Submission to the AEMC consultation on Accommodating financeability in the regulatory framework Alternative formats available on request to PIAC - Contact PIAC
PIAC provided a response to the Australian Energy Market Commission’s (AEMC) consultation on Accommodating financeability in the regulatory framework.
The consultation brought together two rule change applications from federal Energy Minister Chris Bowen and Energy Networks Australia. Both applications are seeking to give the Australian Energy Regulator (AER) new powers to alter the depreciation paths of large, important transmission infrastructure projects, and so bring revenue for transmission service providers forward in time.

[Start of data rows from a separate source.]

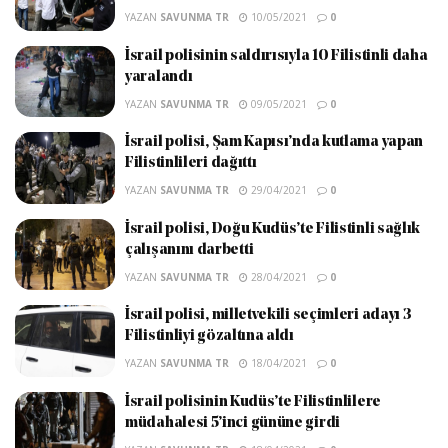
YAZAN
SAVUNMA TR
10/05/2021
0
İsrail polisinin saldırısıyla 10 Filistinli daha
yaralandı
YAZAN
SAVUNMA TR
09/05/2021
0
İsrail polisi, Şam Kapısı’nda kutlama yapan
Filistinlileri dağıttı
YAZAN
SAVUNMA TR
29/04/2021
0
İsrail polisi, Doğu Kudüs’te Filistinli sağlık
çalışanını darbetti
YAZAN
SAVUNMA TR
28/04/2021
0
İsrail polisi, milletvekili seçimleri adayı 3
Filistinliyi gözaltına aldı
YAZAN
SAVUNMA TR
18/04/2021
0
İsrail polisinin Kudüs’te Filistinlilere
müdahalesi 5’inci gününe girdi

PIAC is not convinced a financeability problem exists. Investment opportunities in large infrastructure assets like transmission lines are attractive to many portfolio investors. Being backed by implicit or explicit government assurance and strongly inelastic demand, they offer predictable operating cash flows, and are often a natural hedge against inflation. With high entry barriers, returns are often high for the low risk levels. And the assets in question are likely to qualify for investment by green vehicles, such as ethical superannuation funds.
Given this, the problem that both rule change requests aim to solve – how to bring revenue flows for TNSPs forward – is misplaced. The problem should be how to connect the supply of capital willing to invest at the regulated rates of return with these assets.
To do this, PIAC proposes that contestability is opened up to investment in transmission assets. Parties outside of the incumbent monopoly providers in each NEM jurisdiction should be able to invest in, and possibly own and even build, transmission assets. Operation of the assets should always remain with the incumbent TNSPs.
This would drive costs of energy downwards for consumers, as well as resolve the financeability ‘problem’ without the intergenerational inequities that altering depreciation paths would create.